What to work on: Without the images, write out all of the following entries exactly.

Supplied records:

»»

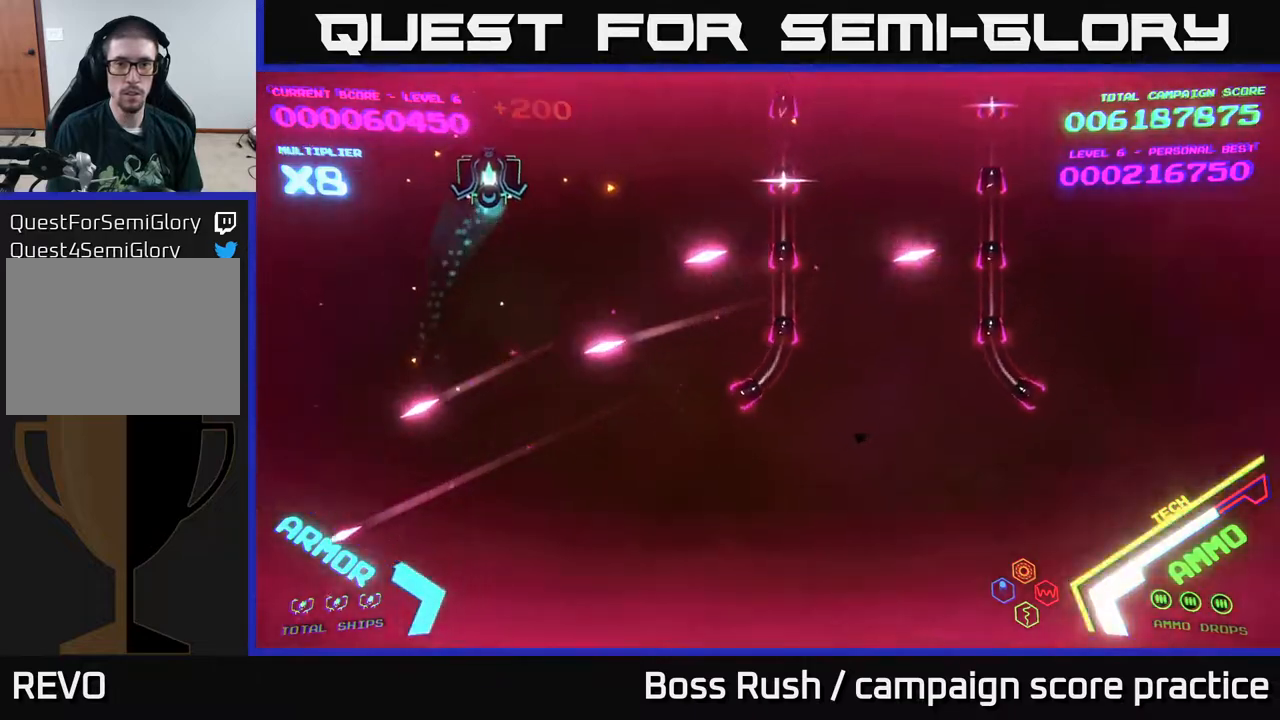
{"buttons": [], "left_stick": "up-right", "right_stick": "center", "events": [[117, "left_stick", "right"], [500, "left_stick", "up-right"]]}
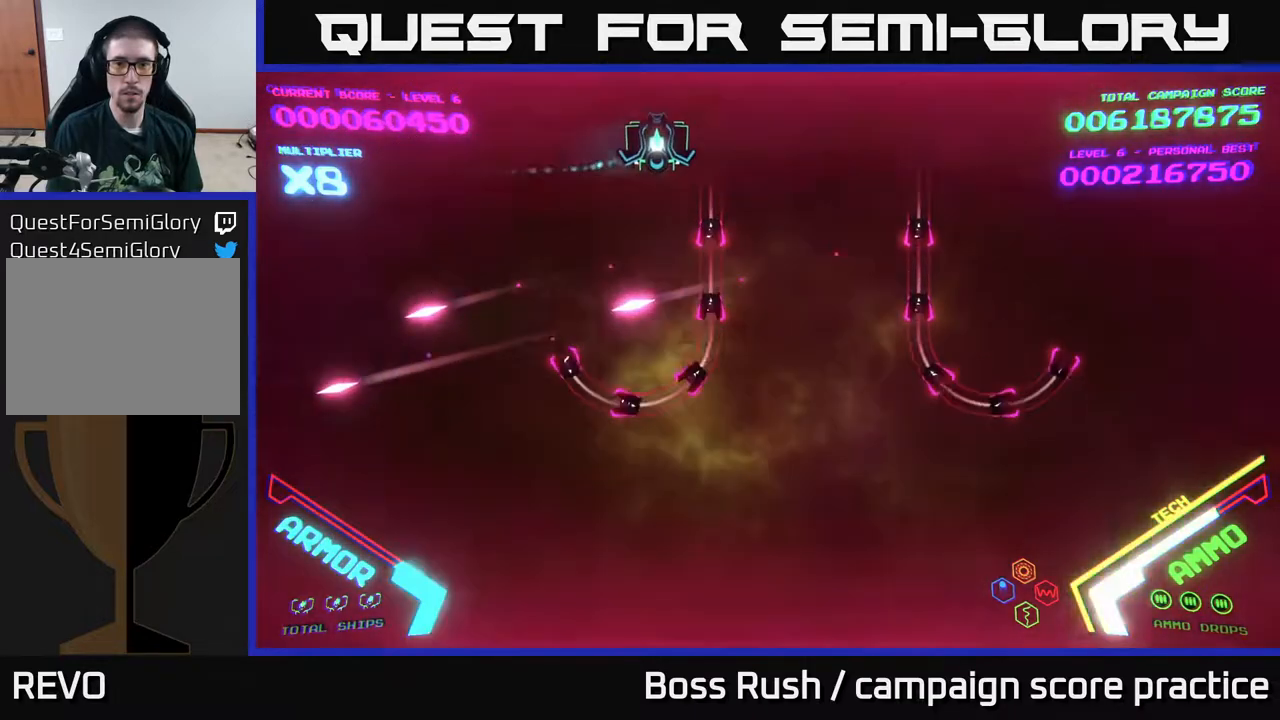
{"buttons": [], "left_stick": "center", "right_stick": "center", "events": [[433, "left_stick", "center"]]}
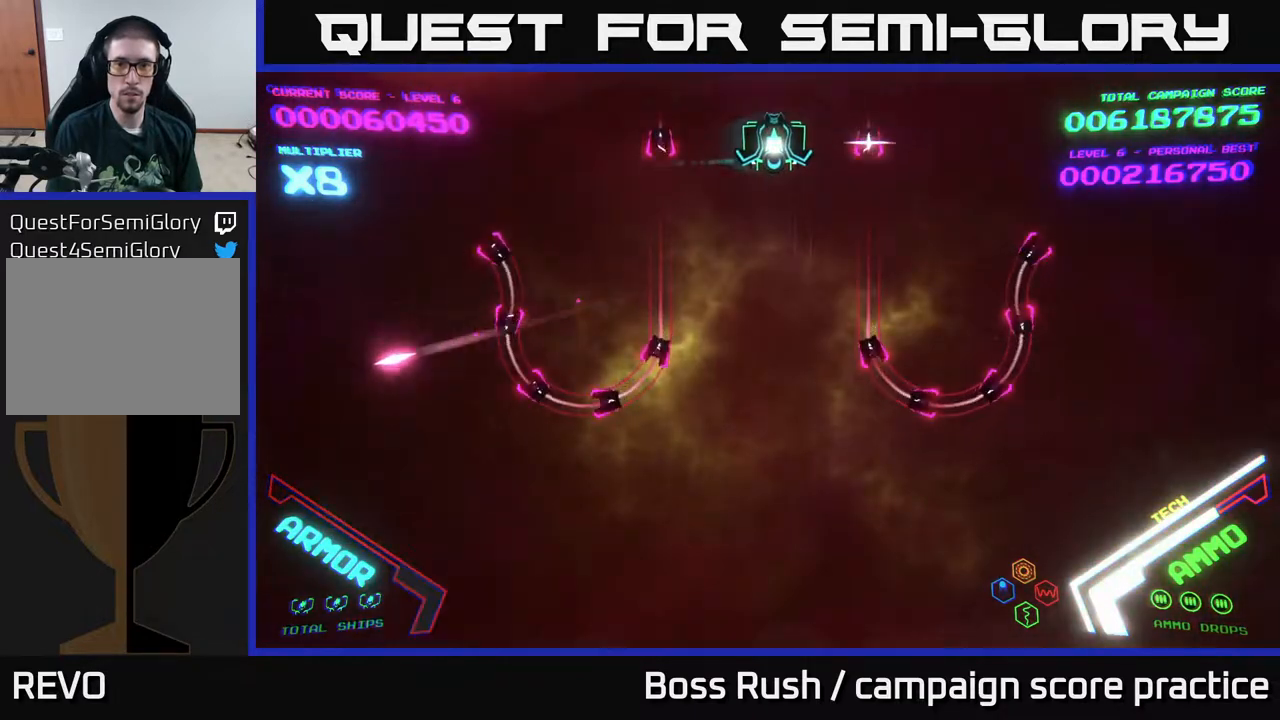
{"buttons": [], "left_stick": "center", "right_stick": "center", "events": []}
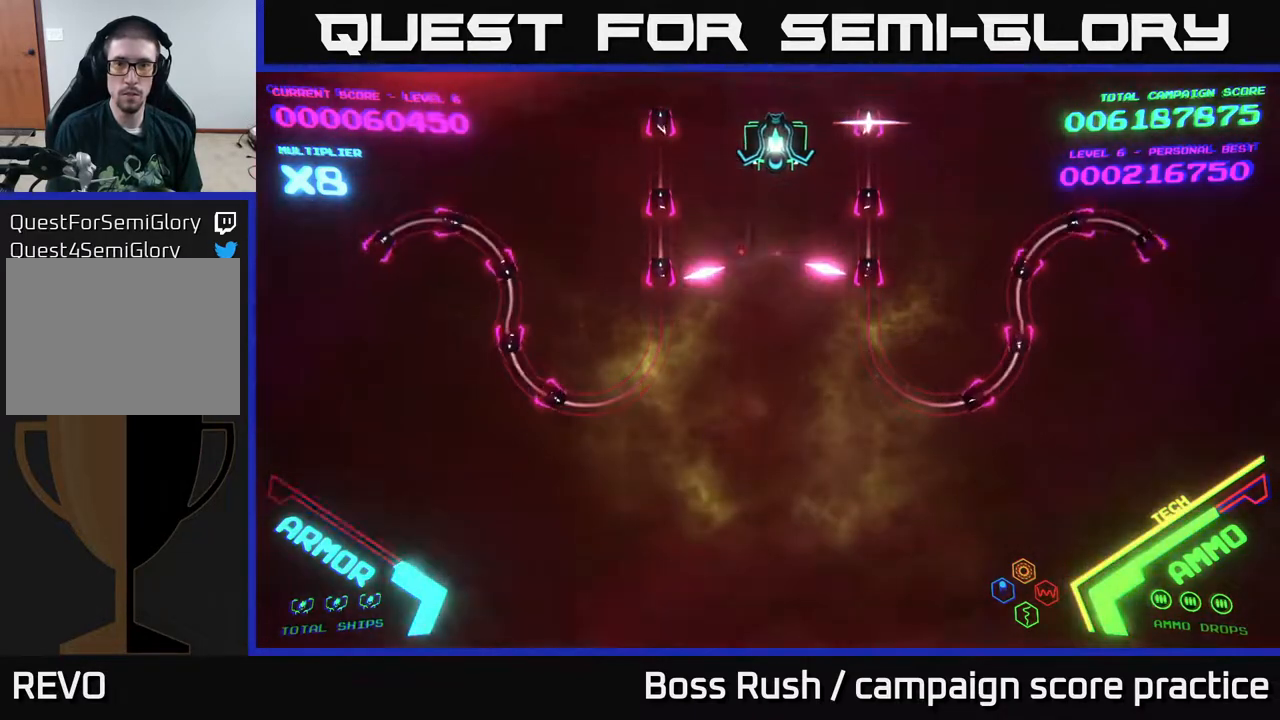
{"buttons": [], "left_stick": "center", "right_stick": "center", "events": [[150, "left_stick", "up-left"], [217, "left_stick", "center"]]}
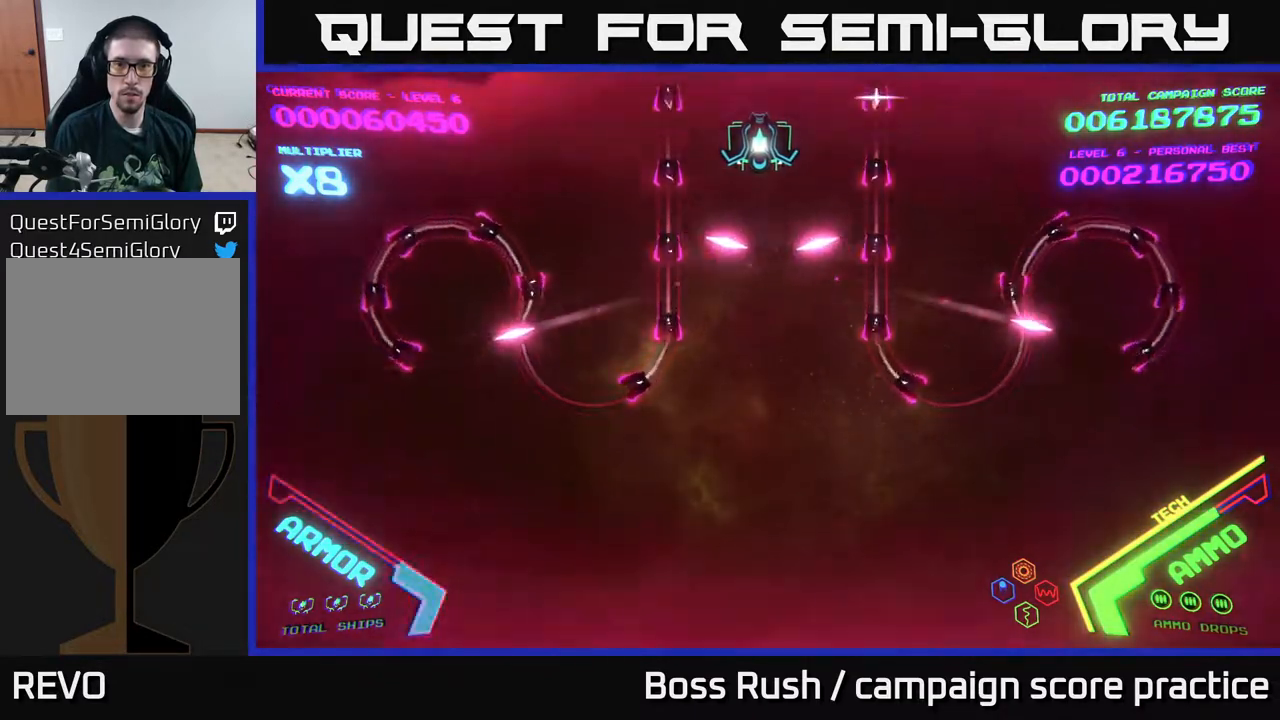
{"buttons": [], "left_stick": "center", "right_stick": "center", "events": []}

««

Written solution:
{"buttons": [], "left_stick": "up-right", "right_stick": "center", "events": [[117, "left_stick", "right"], [500, "left_stick", "up-right"]]}
{"buttons": [], "left_stick": "center", "right_stick": "center", "events": [[433, "left_stick", "center"]]}
{"buttons": [], "left_stick": "center", "right_stick": "center", "events": []}
{"buttons": [], "left_stick": "center", "right_stick": "center", "events": [[150, "left_stick", "up-left"], [217, "left_stick", "center"]]}
{"buttons": [], "left_stick": "center", "right_stick": "center", "events": []}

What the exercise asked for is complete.